Theres something in between, which you will find on microcontrollers: SRAM. If you use simple architectures, like AVR, you also get completely deterministic timings for a load from SRAM (e.g. 2 cycles for AVR).
Edit: Chill, everyone. Yes, it's "implementation detail of the substrate", but it is a very important implementation detail given that it is directly exposed to the programmer as memory, not in some automagically managed cache.
SRAM is used in every CPU, not just microcontrollers. Registers and cache are usually implemented as SRAM. The false distinction this article makes between registers and RAM is misleading and indicative of the author's general ignorance of computer architecture.
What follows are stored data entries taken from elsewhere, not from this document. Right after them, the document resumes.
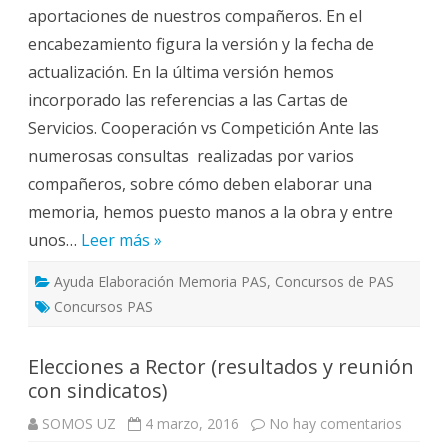
elabo
aportaciones de nuestros compañeros. En el
de
una
encabezamiento figura la versión y la fecha de
Memo
V3_0
actualización. En la última versión hemos
incorporado las referencias a las Cartas de
Servicios. Cooperación vs Competición Ante las
numerosas consultas realizadas por varios
compañeros, sobre cómo deben elaborar una
memoria, hemos puesto manos a la obra y entre
unos…
Leer más »
Ayuda Elaboración Memoria PAS
,
Concursos de PAS
Concursos PAS
Elecciones a Rector (resultados y reunión
con sindicatos)
en
SOMOS UZ
4 marzo, 2016
No hay comentarios
Elecci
It's not misleading in the least unless you're a pedantic smartass who wants something to complain about. TFA uses terminology which "Reader Daniel Hooper" will understand, and in which RAM is a synonym for "main memory". Which is the colloquial meaning of RAM outside of hardware design labs and pedantic smartassery.
That's the implementation detail of the substrate, TFA uses "RAM" in the sense of "main memory" which is the colloquial meaning of the acronym. Registers can be implemented in SRAM. So can CPU-level caches or various hardware buffers.
That was my thought when I was reading the article. On-chip SRAM on microcontrollers feels different because on general purpose CPUs the generic programming model has registers and RAM with the cache managed for us by others. On MCUs you almost always end up being aware of on-chip SRAM and off-chip SRAM or DRAM. The lines are blurry for larger MCUs but for lower end stuff like Cortex M, AVR or MSP430 it's definitely a good idea to look over instruction timing for all the different flavors of storage.
Most ARM SoCs have a few hundred kilobytes of "internal RAM" (which is obviously SRAM) used mainly by the ROM and bootloader before the memory controller is initialized and can usually be accessed with the same latency as the L2 cache.
It's usually unused once the kernel has started but it can be mapped by the kernel later on if there's a use for it.
This is great stuff to know. Not relevant to my audience, I think, but it's something I wasn't quite aware of before, and I'm happy you pointed it out.
Any of these computer architecture concepts: register file, L1/L2/L3 cache, main memory
Can be implemented with any of these components: DRAM, SRAM, D-FF (flip-flops)
It's common for main memory (in embedded systems) and register files to use SRAM. But you can also implement the registers with flip-flop banks, and get something bulkier but faster. I'm not sure what Intel/AMD does.
Edit: Chill, everyone. Yes, it's "implementation detail of the substrate", but it is a very important implementation detail given that it is directly exposed to the programmer as memory, not in some automagically managed cache.